Trade unions represent tens of millions of workers in every region of the globe -- from the most highly skilled professionals to the migrant worker living on subsistence wages: it is a substantial wealth of human resources to draw upon. The diversity of members help shape strategies to transform global priorities into country-level responses that are custom-tailored to suit local conditions. Global priorities that require local action include:
Securing the human rights of PLHIV, especially workers: Trade unions will press for national plans to implement the ILO's new Recommendation on HIV/AIDS and the World of Work. National implementation of the Recommendation will go far in creating a favourable legal framework that can lead to increased HIV prevention, treatment, and other essential services. Especially important is the Recommendation's appeal for countries to integrate workplace programmes in their national responses to HIV/AIDS, development, and social protection.
Expanding the HIV "prevention revolution" to the workplace: For over a decade, labour has persisently called for the expansion of workplace-based HIV prevention programmes. It is unacceptable that over seven thousand people are infected with HIV on a daily basis -- 90 per cent of whom are of working age.

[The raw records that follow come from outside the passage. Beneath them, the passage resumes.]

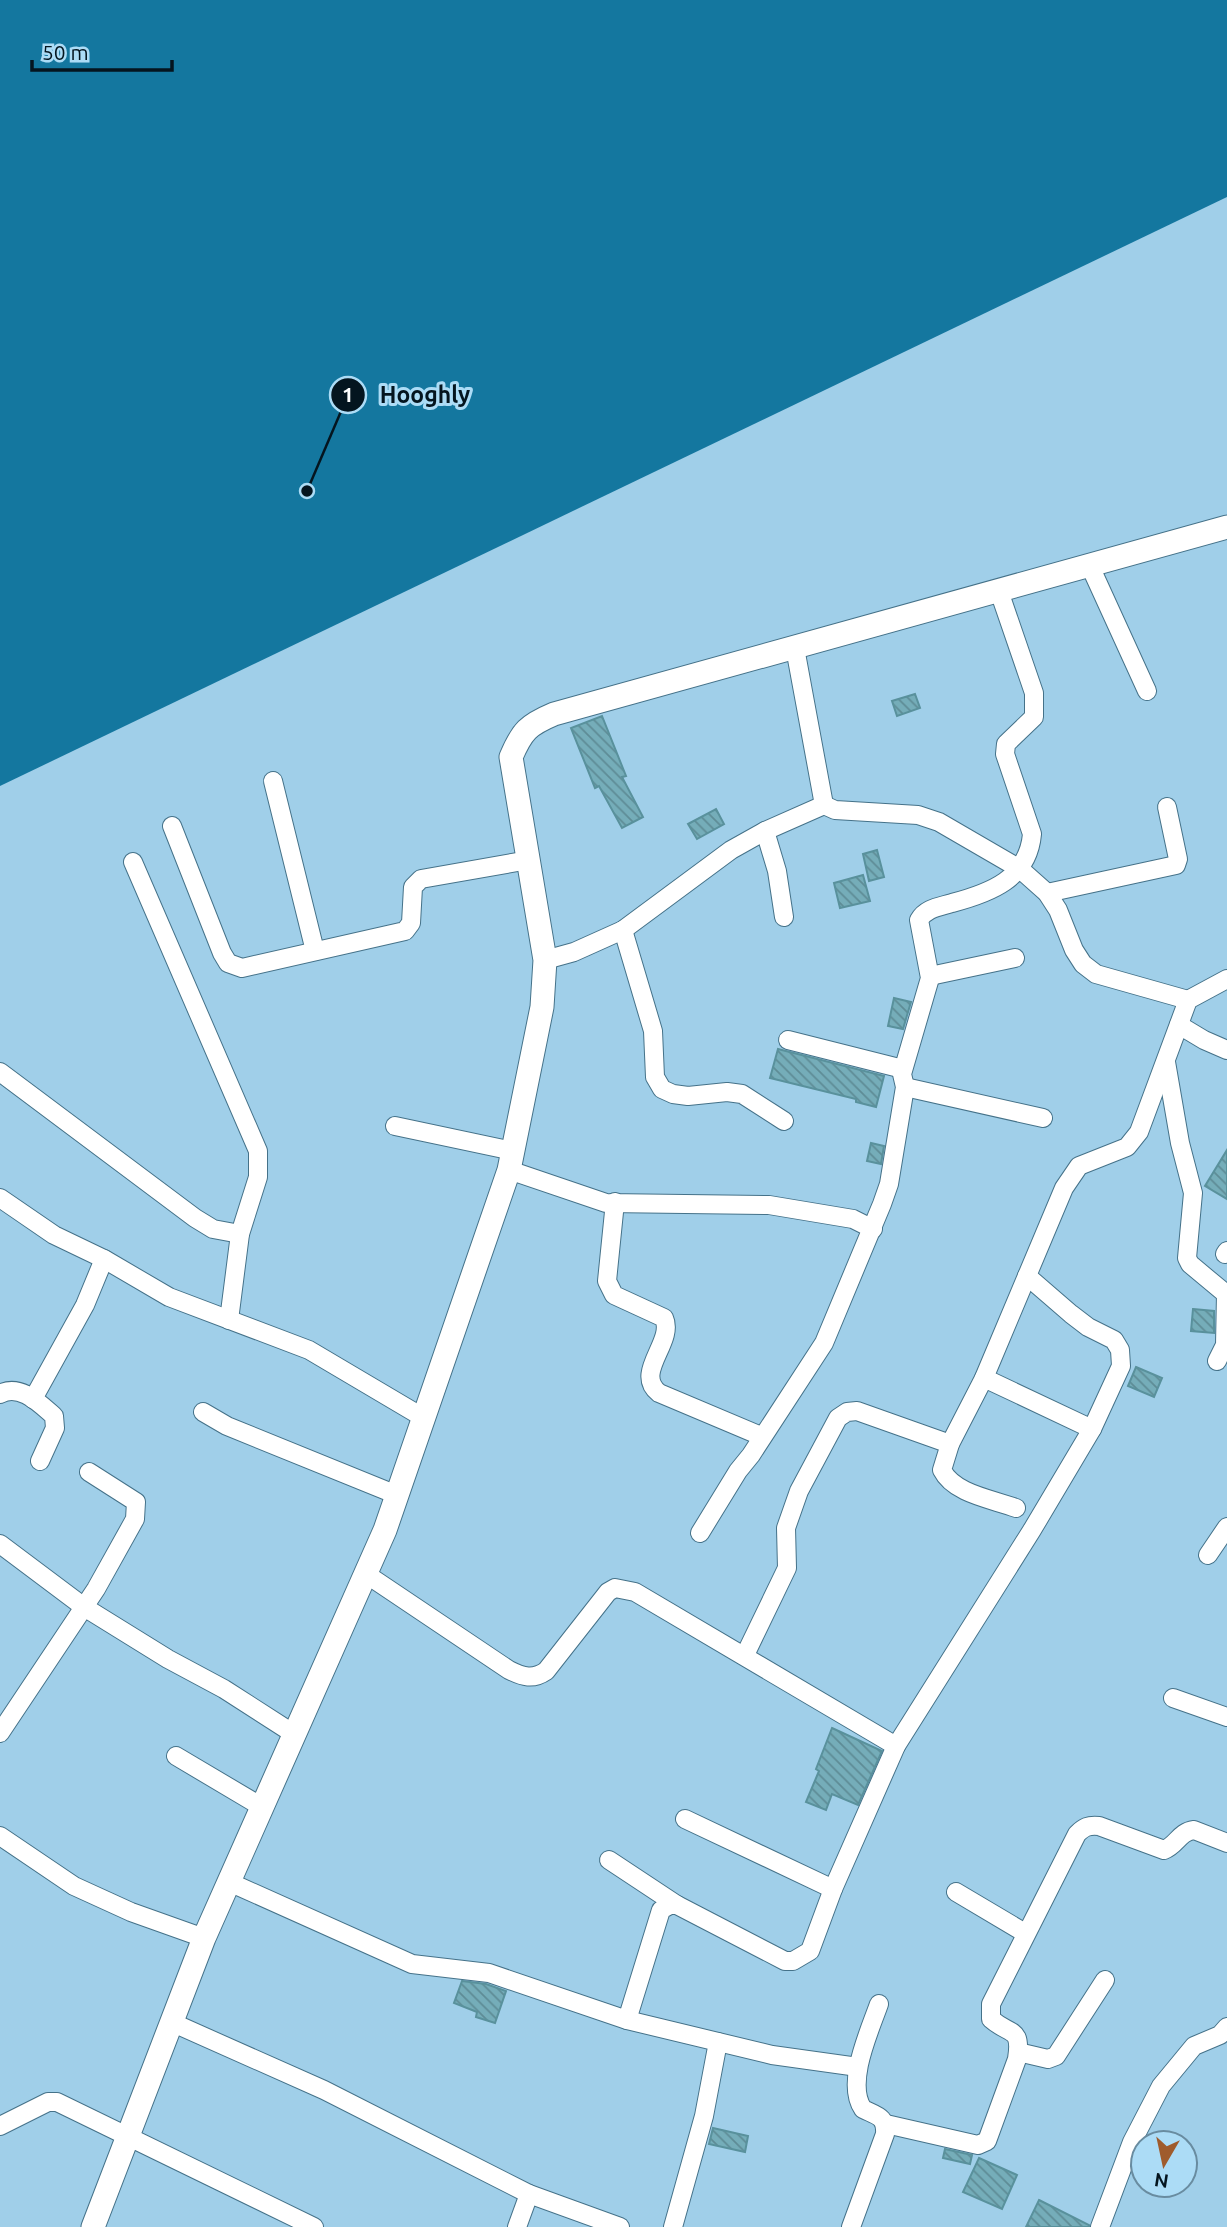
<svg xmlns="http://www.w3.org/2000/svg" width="1227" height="2227" viewBox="0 0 1227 2227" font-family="Ubuntu,sans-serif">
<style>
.water{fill:#14779f}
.building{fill:url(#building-back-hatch);stroke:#59919c;stroke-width:2}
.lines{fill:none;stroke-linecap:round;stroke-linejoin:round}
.minor-casing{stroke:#457289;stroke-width:20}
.tertiary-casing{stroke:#457289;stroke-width:25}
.minor{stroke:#fff;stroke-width:18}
.tertiary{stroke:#fff;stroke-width:23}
.leader{fill:none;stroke:#04151f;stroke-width:2.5}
.callout-dot{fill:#04151f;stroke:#acdcf6;stroke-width:2.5}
.mark-label{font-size:21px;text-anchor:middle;font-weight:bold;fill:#fff}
.callout-label{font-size:23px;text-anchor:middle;font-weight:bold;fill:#04151f;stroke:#acdcf6;stroke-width:6;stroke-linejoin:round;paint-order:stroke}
</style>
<defs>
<pattern id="building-back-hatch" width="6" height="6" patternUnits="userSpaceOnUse" patternTransform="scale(1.75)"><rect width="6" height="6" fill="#75adb9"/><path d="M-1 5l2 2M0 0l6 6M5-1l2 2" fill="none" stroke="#5e8c96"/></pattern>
</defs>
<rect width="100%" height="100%" fill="#a0cfe9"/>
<polygon class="water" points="0,0 1227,0 1227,197 0,786"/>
<g class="building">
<polygon points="915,694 920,708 897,716 892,701"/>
<polygon points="602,716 626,776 622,777 643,817 622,828 599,786 595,788 571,728"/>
<polygon points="716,809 724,824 697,839 688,824"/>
<polygon points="877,850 884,877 869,881 863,854"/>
<polygon points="863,875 870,901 840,908 834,883"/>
<polygon points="894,998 911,1002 903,1029 888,1026"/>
<polygon points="778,1049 884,1076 876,1107 856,1102 856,1099 770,1078"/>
<polygon points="871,1143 884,1146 881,1164 867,1161"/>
<polygon points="1227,1150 1227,1199 1205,1186"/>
<polygon points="1193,1309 1214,1311 1214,1333 1191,1331"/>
<polygon points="1136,1367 1162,1378 1154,1397 1128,1386"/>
<polygon points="832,1728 882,1751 858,1805 832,1794 826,1810 806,1802 819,1771 816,1769"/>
<polygon points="462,1981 486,1984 506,1991 495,2023 476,2017 477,2012 454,2003"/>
<polygon points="713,2128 748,2136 745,2152 709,2144"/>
<polygon points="945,2149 972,2155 970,2164 943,2158"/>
<polygon points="979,2158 1017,2175 1002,2209 963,2192"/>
<polygon points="1039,2200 1089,2225 1089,2227 1026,2227"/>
</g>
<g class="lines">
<g class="minor-casing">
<g id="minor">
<polyline points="1090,566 1147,691"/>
<polyline points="795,648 824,805"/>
<polyline points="273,781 315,951"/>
<polyline points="172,826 222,953 228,963 242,968 405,931 411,923 413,887 421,879 529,860"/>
<polyline points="765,831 777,871 784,917"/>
<polyline points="133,862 258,1151 258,1177 240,1234 229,1320"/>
<polyline points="1047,893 1176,865 1178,859 1167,807"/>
<polyline points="623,930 653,1031 655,1077 662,1089 673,1094 688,1096 727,1092 742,1094 784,1121"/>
<polyline points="545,960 574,952 623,930 731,850 765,831 824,805 835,810 918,815 939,822 1020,869 1047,893 1058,910 1074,950 1083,964 1096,974 1188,1000"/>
<polyline points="930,976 1015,958"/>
<polyline points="1179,1025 1204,1040 1227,1050"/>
<polyline points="788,1040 903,1069"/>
<polyline points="1166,1062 1180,1143 1193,1193 1187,1258 1190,1264 1226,1294 1225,1345 1217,1361"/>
<polyline points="0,1072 195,1218 213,1229 240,1234"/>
<polyline points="905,1087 1043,1118"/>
<polyline points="395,1126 513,1151"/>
<polyline points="509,1170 606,1203 769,1205 853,1219 873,1229"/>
<polyline points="0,1198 54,1235 104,1259 169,1297 309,1350 424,1418"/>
<path d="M615,1202L607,1281L614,1295L664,1318C675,1342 633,1373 659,1393L761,1436"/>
<polyline points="1225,1254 1227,1251"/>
<polyline points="984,1378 1092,1429"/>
<path d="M0,1394C20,1383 40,1404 54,1416L55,1428L40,1461"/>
<polyline points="33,1399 85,1305 104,1259"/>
<polyline points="203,1412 227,1426 397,1495"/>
<path d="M1016,1508C992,1499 954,1494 942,1470L950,1444L984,1378L1064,1188L1079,1166L1127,1147L1139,1132L1188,1000L1227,979"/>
<path d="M700,1533L738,1471L751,1455L824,1343L882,1204L889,1184L905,1087L902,1074L930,978L919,920C926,908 939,907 952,903C990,893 1028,879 1032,834L1005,754L1006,744L1034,717V693L999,591"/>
<polyline points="0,1544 84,1607 168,1659 224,1689 294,1734"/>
<polyline points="1208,1555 1227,1527"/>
<path d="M366,1574L509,1670C523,1677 533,1680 546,1671L608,1592L615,1588L635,1592L896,1746"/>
<polyline points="745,1655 787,1568 786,1528 799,1491 838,1418 847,1412 857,1411 950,1444"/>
<polyline points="1173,1698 1227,1717"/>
<polyline points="0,1733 96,1589 135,1519 136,1502 89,1472"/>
<polyline points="176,1756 262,1807"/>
<polyline points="685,1819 833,1889"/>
<polyline points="0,1836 74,1886 131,1912 204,1938"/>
<polyline points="609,1860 677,1905"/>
<polyline points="229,1882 412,1964 489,1973 627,2020 772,2055 858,2067"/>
<polyline points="956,1892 1025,1933"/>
<polyline points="627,2020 661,1910 670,1905 677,1905 785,1961 793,1961 810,1951 833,1889 896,1746 1032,1530 1092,1429 1121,1366 1120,1350 1114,1340 1088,1327 1071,1314 1027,1276"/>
<polyline points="171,2022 324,2090 529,2194 620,2227"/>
<polyline points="1018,2052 1048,2059 1056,2056 1105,1980"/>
<path d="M886,2124L978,2145L987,2141L1017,2059C1022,2026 1010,2036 991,2019V2004L1077,1834C1084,1827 1088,1825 1099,1826L1164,1850C1177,1845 1179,1832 1194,1830L1227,1843"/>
<polyline points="0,2126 48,2102 57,2102 314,2227"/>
<polyline points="517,2227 529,2194"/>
<polyline points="673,2227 704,2116 718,2042"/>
<path d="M851,2227L885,2134C886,2116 877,2116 863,2109C845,2083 870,2030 879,2004"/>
<polyline points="1100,2227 1132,2142 1161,2086 1194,2046 1220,2035 1227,2027"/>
</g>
</g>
<g class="tertiary-casing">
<path id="tertiary" d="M93,2227L204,1938L385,1530L509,1170L542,1007L545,960L511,757C522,731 528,725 554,714L1227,527"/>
</g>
<use href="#minor" class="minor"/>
<use href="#tertiary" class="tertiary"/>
</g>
<path class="leader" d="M307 491L348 395"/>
<g class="callout-dot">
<circle cx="307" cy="491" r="7"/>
<circle cx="348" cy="395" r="18"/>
</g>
<g class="mark-label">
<text x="348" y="402">1</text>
</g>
<g class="callout-label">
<text x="425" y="403">Hooghly</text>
</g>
<g transform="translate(1164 2164) rotate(189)"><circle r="33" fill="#acdcf6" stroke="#698ca0" stroke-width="2"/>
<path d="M0-5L12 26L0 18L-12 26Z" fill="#9f5b2c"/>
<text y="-10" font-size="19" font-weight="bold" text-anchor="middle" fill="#04151f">N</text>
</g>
<path d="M32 60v10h140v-10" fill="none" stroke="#04151f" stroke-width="3.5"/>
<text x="42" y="60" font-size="21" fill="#04151f" stroke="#acdcf6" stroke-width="5" paint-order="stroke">50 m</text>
</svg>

Labour can support the call by the UNAIDS High Level Commission on HIV Prevention for a "prevention revolution" by:

  • Advocating for scaled-up prevention measures and a strong leadership commitment to sustain them.
  • Joining with employers to maximize the workplace as a prevention venue for HIV and related disease.
  • Holding ourselves, political and community leaders, and non-governmental groups accountable to support HIV prevention funding and effective programme implementation.
  • Expanding human rights protection and working to overcome the inequities that drive the AIDS epidemic globally and locally.

Advocacy that emphasizes rights, resources, and recognition of the need to create cross-cutting alliances that will work to a common purpose: Labour advocacy was crucial in winning the adoption of the Recommendation. It will now press for national implementation plans, and will continue its five-year effort targeting G8 Member States to keep their universal access commitment and provide the necessary resources to achieve it. These advocacy efforts have created new alliances and deepened old ones at the global and country level.
Labour has never failed to recognize that the need to build global and national coalitions is key to achieving meaningful and sustainable change. It is all the more reason that the forces working to remove barriers to progress on key UN priorities, including the AIDS epidemic, should work together whenever possible, and especially at the country level.